Floor Statement on the Local Law Enforcement Hate Crimes Prevention Act of 2007

I thank the gentleman.


Mr. Speaker, this bill deals with violent crimes committed against victims who are singled out solely because someone doesn't like who they are.


Violent attacks because of actual or perceived race, color, religion, national origin, sexual orientation, gender, gender identity, or disability often cause serious injury or death. They are more serious than a normal assault because they target not just an individual, but an entire group. They spread terror to all members of the group and often deter them from exercising their constitutional rights, sometimes for simply walking down the wrong street.


The only question for Members is whether they believe that singling out a person for a crime of violence because of his or her race or religion or because any other trait is sufficiently heinous to merit strong punishment.


For many years, Mr. Speaker, Congress debated what were known as the Federal lynching laws. They were designed to deal with the widespread practice of lynching primarily African Americans. There was staunch resistance to those laws here in Congress. For three decades, they did not pass while thousands were lynched. We heard many of the same arguments then that we are hearing today. That was not a proud period in our Nation's history. Today, we can do the right thing. I hope we can agree to do so.


Under current law, the attackers of someone like Michael Sandy of Brooklyn, who was attacked simply because he was walking down a street and he was gay, could not be prosecuted for a hate crime because, under existing law, only victims targeted because they are engaged in a federally protected activity, such as voting, are protected. This bill expands the definition to cover all violent crimes motivated by race, color, creed, national origin, et cetera.


This is not an issue of free speech. This bill deals only with crimes of violence in which the victim is selected with his or her status.


The law routinely looks to the motivation of a crime and treats the more heinous of them differently. Manslaughter is different from premeditated murder, which is different from a contract killing. We all know how to make these distinctions. The law does it all the time. We ought to do it here; we ought to say that crimes of violence motivated by one's status are particularly heinous and ought to be treated as such.
——————————
**Job:**
Reproduce the passage of the hate crimes floor statement between "Under current law, the" and "origin, et cetera.", inclusive.

**Data listing:**
——————————
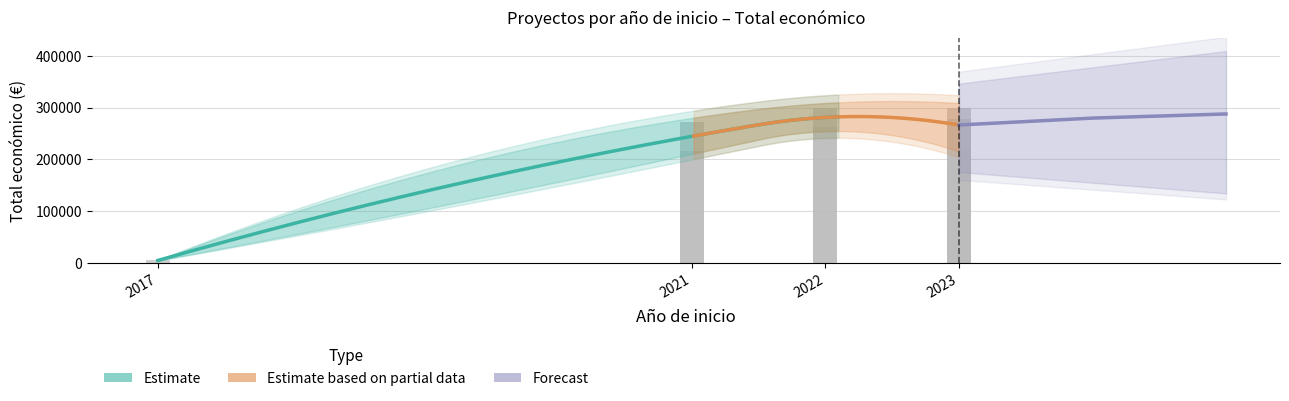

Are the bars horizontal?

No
——————————
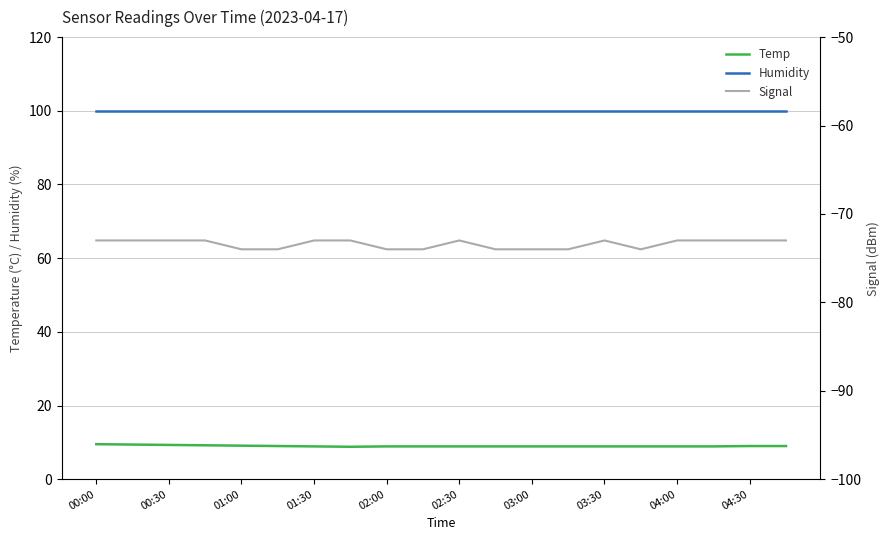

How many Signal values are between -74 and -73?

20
——————————
**Exercise output:**
Under current law, the attackers of someone like Michael Sandy of Brooklyn, who was attacked simply because he was walking down a street and he was gay, could not be prosecuted for a hate crime because, under existing law, only victims targeted because they are engaged in a federally protected activity, such as voting, are protected. This bill expands the definition to cover all violent crimes motivated by race, color, creed, national origin, et cetera.